Is bladder cancer more common in men or in women?

In the United States, bladder cancer occurs much more often in men than it does in women.1,2 In fact, men are more than three times more likely to be diagnosed with bladder cancer than women are. Bladder cancer is the fourth most common cancer among men in the United States. Among women, it is not one of the top ten most common cancers.

The American Cancer Society predicts that in 2017, around 60,000 men and 18,500 women will be diagnosed with bladder cancer. In the United States, a woman’s chance of being diagnosed with bladder cancer is around 1 in 88, and a man’s chance is around 1 in 26.

According to the National Cancer Institute, bladder cancer is usually diagnosed in men and women more than 55 years old. It is most often diagnosed in people who are between 75 and 84 years old.

Does it have different causes in men and women?

Generally, researchers think that bladder cancer has similar causes in men and women.3 Bladder cancer develops when there is a change to the DNA in certain cells in the bladder, which causes them to grow uncontrollably and form tumors. Some people may be more likely to develop bladder cancer than others, due to a gene that is passed down through families.

The main controllable risk factor for cancer is smoking or any kind of tobacco use. Men and women who smoke are both at least twice as likely to get bladder cancer than people who don’t smoke. The best way to lower your chance of bladder cancer is to never use any type of tobacco product.

Does it have different symptoms in men and women?

Bladder cancer generally causes the same types of symptoms in men and women.3,4 These include blood in the urine, frequent or urgent need to urinate, and painful urination. Men and women who experience these symptoms should speak with their healthcare provider, because bladder cancer that is detected early is easier to treat successfully.

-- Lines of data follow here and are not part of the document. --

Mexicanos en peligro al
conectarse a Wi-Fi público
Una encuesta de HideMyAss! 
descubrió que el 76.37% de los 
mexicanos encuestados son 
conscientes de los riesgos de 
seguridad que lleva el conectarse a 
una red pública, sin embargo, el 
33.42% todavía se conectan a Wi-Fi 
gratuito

Even though bladder cancer is less common among women, women with bladder cancer tend to be diagnosed later than men are. Bladder cancer in women also tends to be somewhat more difficult to treat successfully than it is in men. Researchers are still working to understand the reasons for this. Some women may be diagnosed later because the symptoms of bladder cancer are diagnosed incorrectly as a urinary tract infection, bladder infection, menstruation, or menopausal bleeding.

Is it treated differently in men and women?

Generally, treatments are similar for men and women who are diagnosed with bladder cancer in the lining of the bladder that has not grown into the muscles in the bladder walls, which is called non-muscle-invasive bladder cancer.3 The initial treatment of non-muscle-invasive bladder cancer typically involves surgery followed by chemotherapy delivered directly into the bladder.

However, some men and women who are diagnosed with bladder cancer that has grown into the walls of the bladder (called muscle-invasive bladder cancer) may need to have surgery to remove the bladder and create a different way to store and pass urine. In this type of surgery, the surgeon may need to remove lymph nodes and/or some of the organs near the bladder as well. In women, those organs might include the uterus and the ovaries. In men, it might include the prostate.